The student senate kicked off their last meeting of the fall semester Wednesday evening on the second floor of the LaFortune Center. The agenda for the meeting consisted of a presentation from the Class Coordination Council (CCC) on funding and a debate regarding the need for the presence of priests-in-residence in dorms. 

Student body vice president Matthew Bisner opened the meeting with a prayer. Senators then heard an update regarding ND Central — a new program that seeks to help students stay informed about events on campus so they can be more involved. 

Starting January, students leaders will be able to enroll in the system.
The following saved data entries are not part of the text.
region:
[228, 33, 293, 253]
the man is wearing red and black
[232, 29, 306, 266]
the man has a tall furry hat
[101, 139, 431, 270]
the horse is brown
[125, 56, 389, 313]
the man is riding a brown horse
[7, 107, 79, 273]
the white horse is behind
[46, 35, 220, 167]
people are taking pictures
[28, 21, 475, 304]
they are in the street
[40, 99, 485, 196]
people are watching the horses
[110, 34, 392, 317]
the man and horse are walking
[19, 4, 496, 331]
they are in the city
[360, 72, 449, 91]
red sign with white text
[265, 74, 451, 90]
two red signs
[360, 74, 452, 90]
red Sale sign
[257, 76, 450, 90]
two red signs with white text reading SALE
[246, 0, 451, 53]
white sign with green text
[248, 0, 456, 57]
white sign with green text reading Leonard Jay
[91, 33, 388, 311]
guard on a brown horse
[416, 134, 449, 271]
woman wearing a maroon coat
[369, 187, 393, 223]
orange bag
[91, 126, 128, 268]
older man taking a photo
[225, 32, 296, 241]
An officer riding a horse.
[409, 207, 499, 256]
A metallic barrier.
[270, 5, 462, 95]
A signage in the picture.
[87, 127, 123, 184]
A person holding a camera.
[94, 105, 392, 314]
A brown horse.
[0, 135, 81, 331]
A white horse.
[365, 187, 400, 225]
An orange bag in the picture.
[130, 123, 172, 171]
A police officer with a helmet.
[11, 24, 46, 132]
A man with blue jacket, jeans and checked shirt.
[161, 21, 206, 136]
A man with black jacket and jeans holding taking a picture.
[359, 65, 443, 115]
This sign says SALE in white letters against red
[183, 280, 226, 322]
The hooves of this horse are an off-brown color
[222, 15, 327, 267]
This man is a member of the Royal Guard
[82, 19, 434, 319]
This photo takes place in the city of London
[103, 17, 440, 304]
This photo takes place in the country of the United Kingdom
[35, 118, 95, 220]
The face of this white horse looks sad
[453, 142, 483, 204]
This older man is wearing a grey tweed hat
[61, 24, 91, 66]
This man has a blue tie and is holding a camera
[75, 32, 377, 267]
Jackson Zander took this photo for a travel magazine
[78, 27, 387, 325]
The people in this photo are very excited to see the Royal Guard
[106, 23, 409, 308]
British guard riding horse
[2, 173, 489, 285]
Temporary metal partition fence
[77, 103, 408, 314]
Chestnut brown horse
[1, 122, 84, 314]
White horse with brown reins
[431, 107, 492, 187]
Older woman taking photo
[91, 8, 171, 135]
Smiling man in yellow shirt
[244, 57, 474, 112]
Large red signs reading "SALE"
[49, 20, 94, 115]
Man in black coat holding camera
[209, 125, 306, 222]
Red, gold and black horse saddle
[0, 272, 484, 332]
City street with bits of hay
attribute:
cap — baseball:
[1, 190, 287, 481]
From that point on, the usage of this program will open up to the rest of the student body.

CCC president Maddie Tupy gave a presentation regarding club funding.

“CCC is a branch of the Student Union with the mission of helping clubs succeed; we help fund clubs with funding, consulting, event programming, transitions and many other things,” Tupy said.

Tupy went into the logistics of spring 2021 funding allocation. She further explained what made the spring 2021 allocations different from previous years.

Heaven Carter | The Observer
CCC president Maddie Tupy (right) presenting on club funding during Wednesday’s student senate meeting.

After the CCC presentation, a resolution to recognize the need for priests in all residence halls was brought to the table. This resolution stirred many questions and debate among senators.

Lewis Hall senator Madeline Kosobucki, one of the authors of the resolution, spoke on the benefit of having priests in all residence halls.

“Having a priest-in-residence contributes to the community atmosphere of each residence hall, which is a unique aspect of our campus residence life system,” Kosobucki said.

This was a controversial topic among members of the senate. Farley Hall senator Annika Barron said she surveyed residents in her dorm, asking them whether they felt the need for a priest. 

“In light of the question, it seemed like most people were kind of neutral about having a priest-in-residence, with some people feeling very strongly that they didn’t want a priest,” she said.

Duncan Hall representative Christian Quilon, one of the authors of the resolution, questioned the survey results. He asked how many Farley residents had responded to the survey. Barron said around 30 members of her residence hall had filled out the survey. 

Quilon said he considered that a small sample size and thus unrepresentative of the thoughts other students in the Notre Dame campus may have.

Some senators spoke up, saying that although it was a small sample size, those who answered the survey cared enough to do so — and as women living in a dorm, their voices should be heard. 

The debate continued and solutions to the issue were offered during the discussion. Some members said priests should be assigned dorms — that they should have their own individual offices and should be available to students who want their spiritual guidance.

Ultimately, the debate was directed to a close and the proposition was tabled to the Department of Faith Services.